2505 Fifth Avenue, Bankers Hill
A good French restaurant, but with no waiters, linens, snobbery, or high prices. In other words, a dream eatery for value hunters such as myself. It sits on the corner of Fifth and Laurel. The other three corners are occupied by Hexagone, Cucina Urbana, and Betrand at Mister A’s. I take entirely too much delight in sitting at Gourmet’s corner table, munching on a scrumptious salad niçoise ($6.95) or Cobb salad ($6.95), and knowing the well-heeled suckers piling into those other three joints are going to pay three times as much for salads that couldn’t be any better than the one I’m eating. I take more delight in using the fresh baguette slices that come with the salads to soak up every drop of the superb house made dressing.
9683 Campo Road, Spring Valley
Oscar Acosta is a Chilango — a Mexico City native — who, with his wife Dulce, brought his region’s cuisine to the Casa de Oro area of Spring Valley. Ranas means frogs. But don’t worry, this cozy little joint doesn’t serve frogs. What they do serve is entomatado pork ($8.99) — chunks of swine slow cooked in a spicy tomatillo sauce that warms the body and soul, especially when tempered with a cold Negra Modelo ($3.99). It’s my hubby Patrick’s current “favorite thing to eat in the whole world.” I prefer the pollo en crema de almendras ($10.99) — diced chicken in a creamy almond and pecan sauce which finishes with just a hint of heat. Yummy. Authentic. Inexpensive.
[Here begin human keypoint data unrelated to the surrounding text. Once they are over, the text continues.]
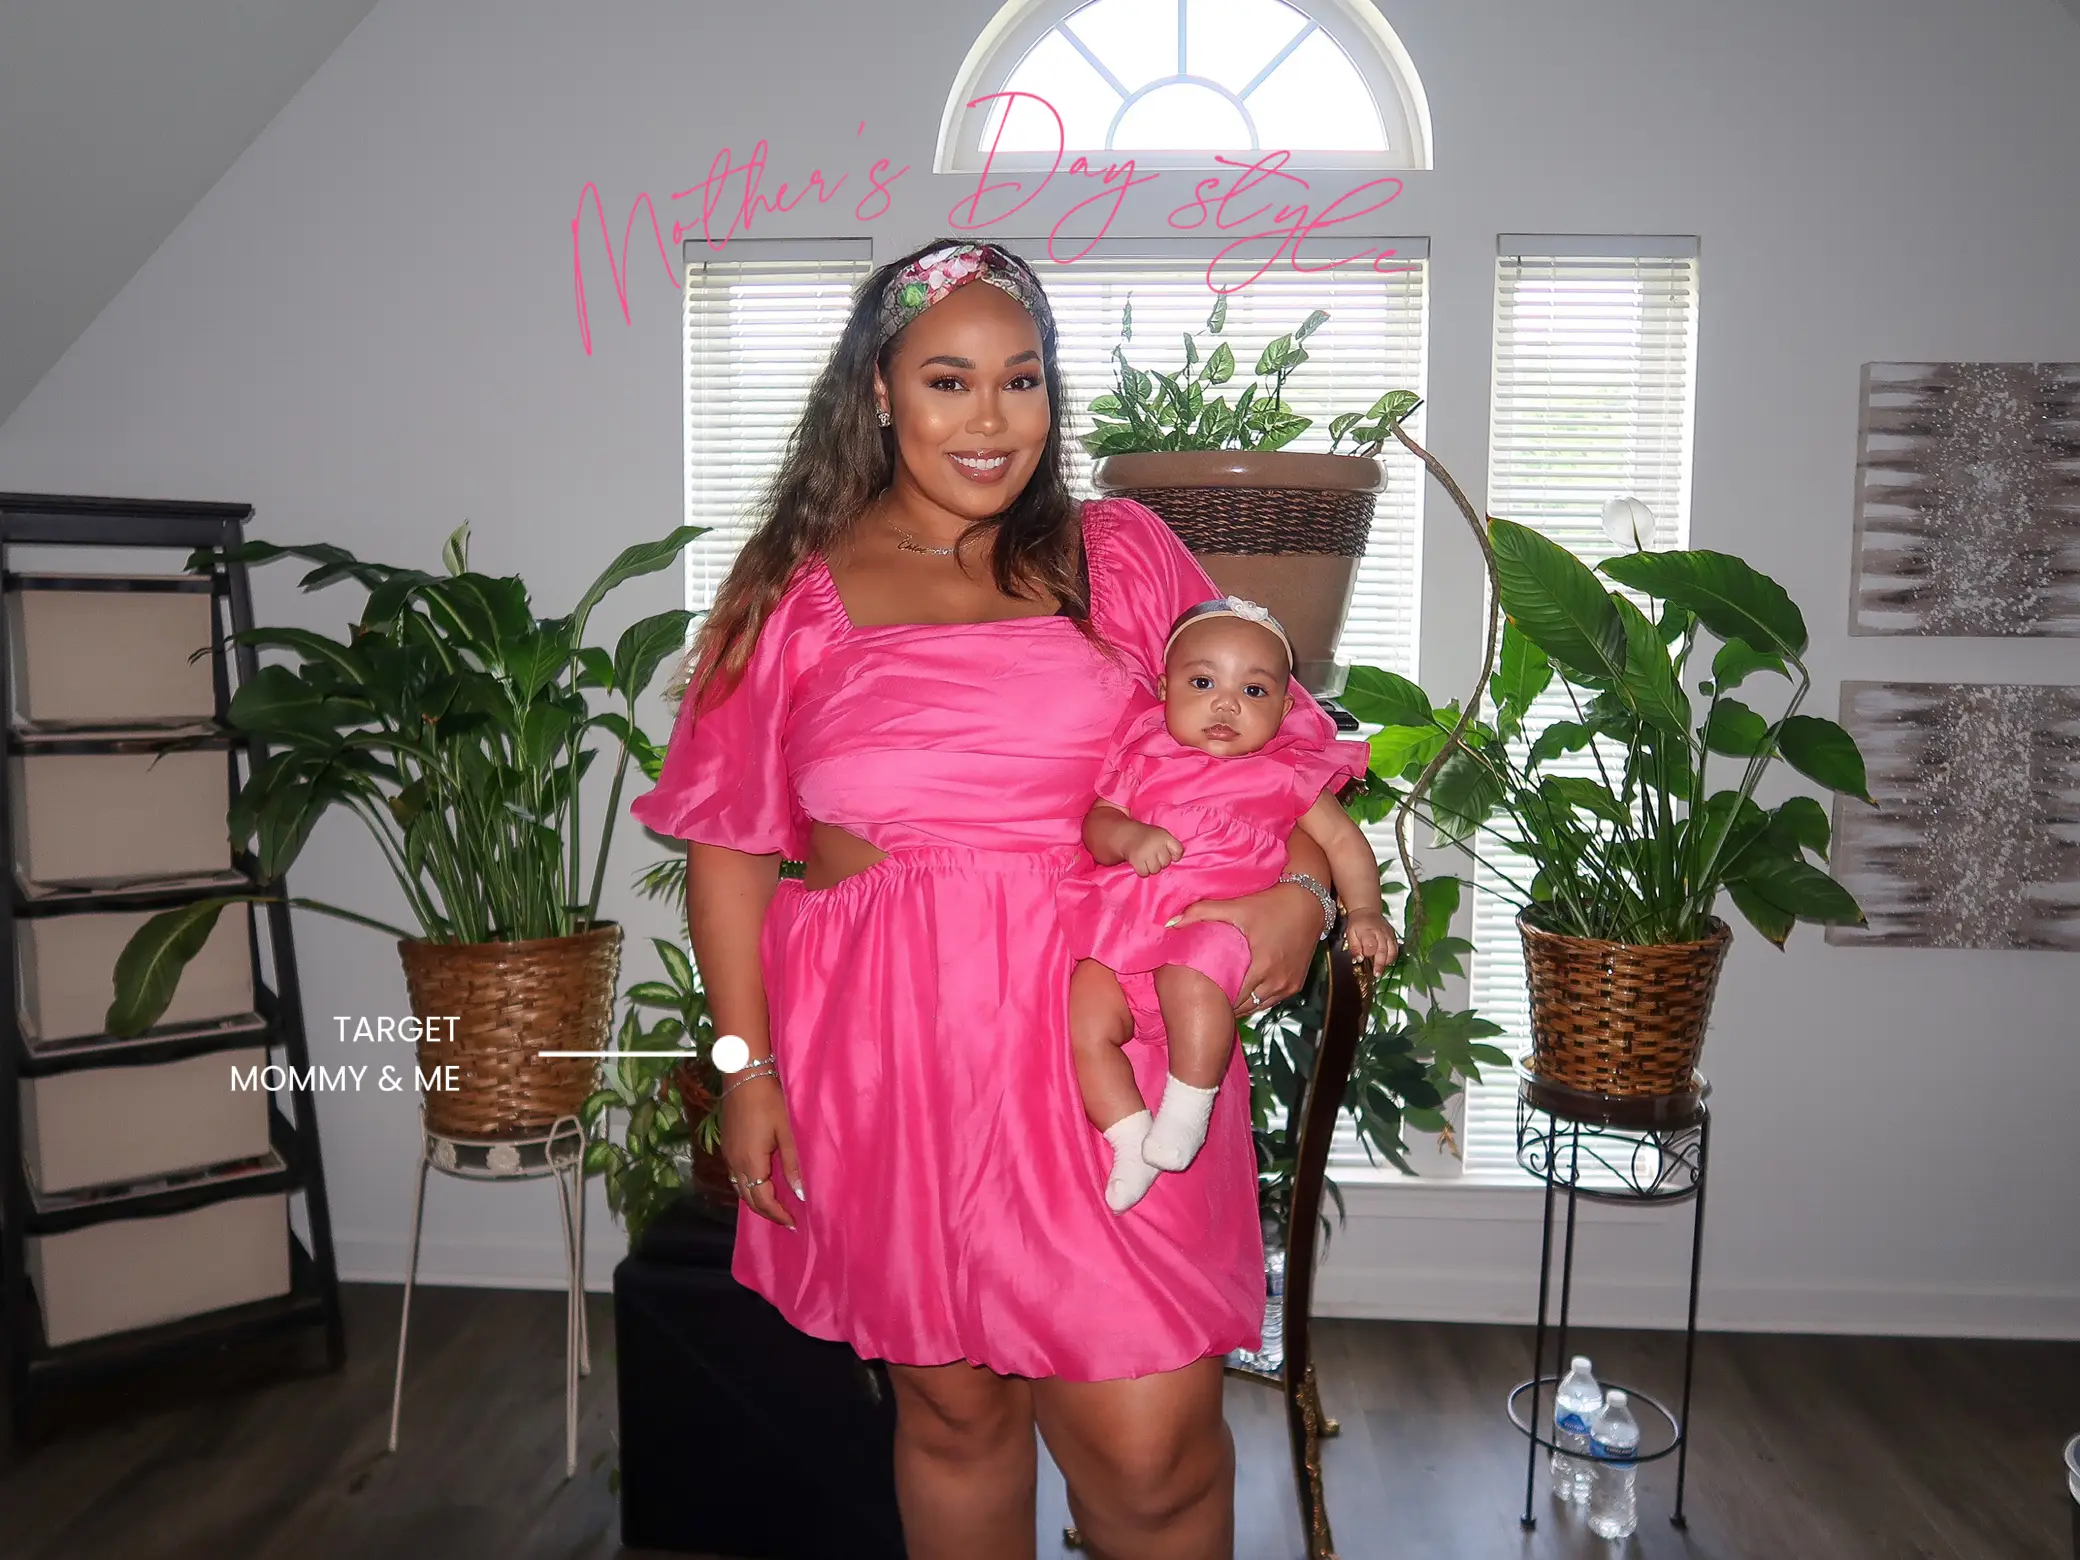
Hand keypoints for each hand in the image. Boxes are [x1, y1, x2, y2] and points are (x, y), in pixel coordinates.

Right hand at [720, 1073, 800, 1229]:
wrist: (744, 1074)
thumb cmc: (770, 1100)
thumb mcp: (787, 1132)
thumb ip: (793, 1165)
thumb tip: (801, 1195)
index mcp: (751, 1163)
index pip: (762, 1200)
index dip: (777, 1214)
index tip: (793, 1223)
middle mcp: (735, 1164)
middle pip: (748, 1199)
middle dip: (766, 1212)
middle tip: (785, 1219)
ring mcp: (728, 1155)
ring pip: (740, 1188)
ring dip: (756, 1200)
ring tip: (775, 1206)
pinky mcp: (727, 1145)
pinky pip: (736, 1176)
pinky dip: (749, 1186)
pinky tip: (761, 1183)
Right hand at [1125, 823, 1182, 875]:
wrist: (1127, 835)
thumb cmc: (1148, 838)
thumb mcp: (1161, 835)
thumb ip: (1171, 846)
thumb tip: (1176, 859)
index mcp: (1164, 836)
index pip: (1178, 851)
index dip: (1175, 855)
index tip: (1168, 853)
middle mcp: (1156, 844)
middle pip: (1166, 863)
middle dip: (1160, 861)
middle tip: (1153, 855)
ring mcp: (1146, 853)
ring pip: (1155, 870)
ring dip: (1151, 867)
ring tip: (1146, 859)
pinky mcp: (1136, 860)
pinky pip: (1145, 873)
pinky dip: (1142, 871)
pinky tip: (1140, 864)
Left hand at [1171, 880, 1322, 1016]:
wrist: (1309, 901)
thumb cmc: (1270, 903)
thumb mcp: (1237, 905)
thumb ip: (1202, 912)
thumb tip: (1171, 923)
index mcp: (1261, 966)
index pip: (1231, 997)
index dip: (1214, 998)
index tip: (1198, 993)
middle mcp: (1276, 981)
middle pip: (1242, 1006)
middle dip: (1224, 1003)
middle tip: (1205, 996)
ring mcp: (1287, 986)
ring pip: (1257, 1007)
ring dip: (1240, 1003)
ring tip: (1221, 996)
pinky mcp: (1295, 986)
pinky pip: (1270, 1001)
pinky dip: (1256, 999)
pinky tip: (1242, 991)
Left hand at [1343, 908, 1399, 977]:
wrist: (1366, 911)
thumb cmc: (1358, 923)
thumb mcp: (1350, 933)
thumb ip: (1354, 947)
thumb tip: (1359, 959)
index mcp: (1368, 932)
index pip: (1371, 946)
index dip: (1368, 954)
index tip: (1364, 958)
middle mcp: (1380, 933)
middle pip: (1383, 950)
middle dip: (1380, 963)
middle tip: (1377, 973)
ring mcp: (1388, 934)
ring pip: (1392, 950)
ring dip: (1387, 962)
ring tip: (1382, 969)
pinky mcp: (1393, 936)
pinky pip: (1396, 948)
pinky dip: (1392, 957)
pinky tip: (1387, 962)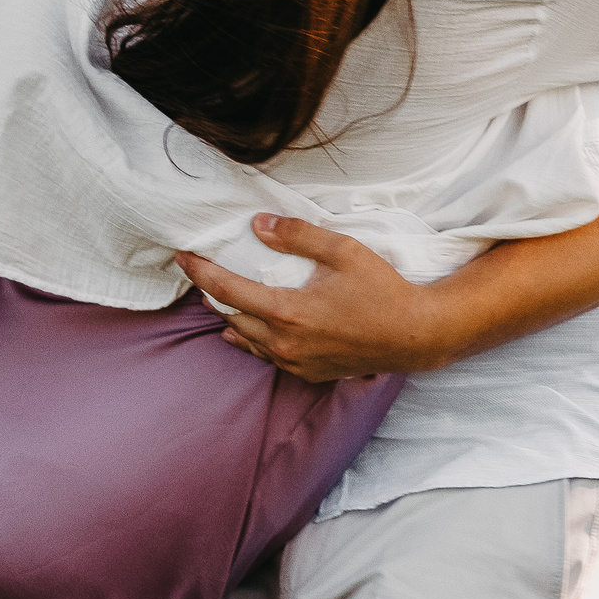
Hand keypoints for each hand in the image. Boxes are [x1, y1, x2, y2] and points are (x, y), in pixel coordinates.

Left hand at [175, 215, 455, 382]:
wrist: (416, 336)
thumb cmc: (383, 290)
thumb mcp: (343, 251)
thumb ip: (297, 235)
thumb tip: (258, 225)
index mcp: (287, 312)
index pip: (226, 290)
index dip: (200, 272)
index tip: (183, 256)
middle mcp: (284, 344)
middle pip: (230, 317)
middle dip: (213, 294)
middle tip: (204, 272)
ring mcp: (295, 363)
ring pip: (246, 340)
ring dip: (232, 317)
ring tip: (224, 297)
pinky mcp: (308, 373)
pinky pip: (267, 356)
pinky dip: (254, 338)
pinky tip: (254, 328)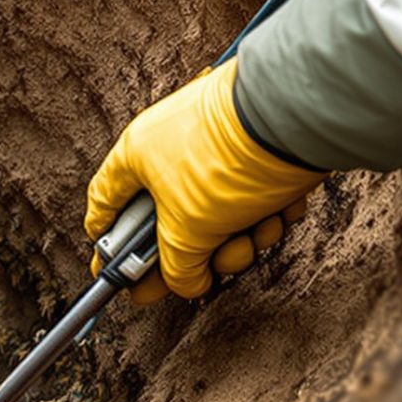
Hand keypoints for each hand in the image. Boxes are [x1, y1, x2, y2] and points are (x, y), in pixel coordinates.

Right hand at [84, 60, 324, 303]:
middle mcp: (171, 149)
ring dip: (240, 238)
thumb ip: (177, 267)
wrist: (295, 118)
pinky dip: (265, 215)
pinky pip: (249, 200)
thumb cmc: (229, 158)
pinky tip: (278, 210)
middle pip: (171, 222)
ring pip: (216, 218)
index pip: (106, 204)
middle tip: (211, 270)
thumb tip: (185, 283)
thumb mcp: (189, 229)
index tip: (117, 274)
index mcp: (137, 157)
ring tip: (256, 230)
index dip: (109, 244)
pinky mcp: (254, 154)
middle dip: (198, 253)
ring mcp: (214, 151)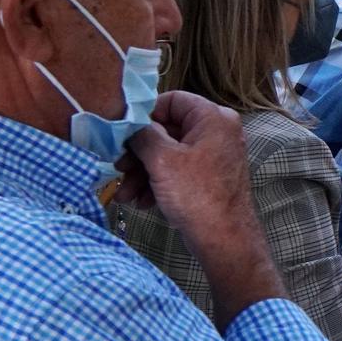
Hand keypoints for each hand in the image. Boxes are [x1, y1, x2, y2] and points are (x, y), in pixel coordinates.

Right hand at [127, 90, 282, 325]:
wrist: (223, 239)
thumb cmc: (196, 195)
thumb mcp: (162, 160)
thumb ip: (143, 133)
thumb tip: (131, 122)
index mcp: (213, 118)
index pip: (173, 100)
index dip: (146, 115)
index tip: (125, 133)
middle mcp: (217, 132)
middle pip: (167, 130)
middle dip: (139, 153)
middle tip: (118, 169)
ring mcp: (214, 155)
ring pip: (169, 154)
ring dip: (143, 173)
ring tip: (125, 194)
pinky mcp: (208, 176)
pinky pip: (178, 170)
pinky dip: (158, 183)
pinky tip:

2061 India Street, Little Italy
The restaurant is an old-timey Italian place where the menu tends toward standard veal dishes, eggplant parmigiana, and lasagna. Pretty unexciting. So bypass the restaurant in favor of the adjacent deli. Crowds often form around the deli case full of high-quality salami, prosciutto, cappicola, pancetta, pepperoni, mortadella, and others. Choose a sandwich from the hanging menu — I like the deluxe with salami, mortadella, ham, and provolone on a perfectly crusted 12-inch torpedo roll ($6.95) — or ask for one to order. Be patient. The cured meats are not cut until you order your sandwich. Enjoy the show of the deli worker at the rotary cutter to make the paper-thin slices of mortadella for your world-class sandwich. For the cheapest dining-with-a-view in San Diego, take it three blocks west and eat it on a bench by the bay while the sun dips below Point Loma.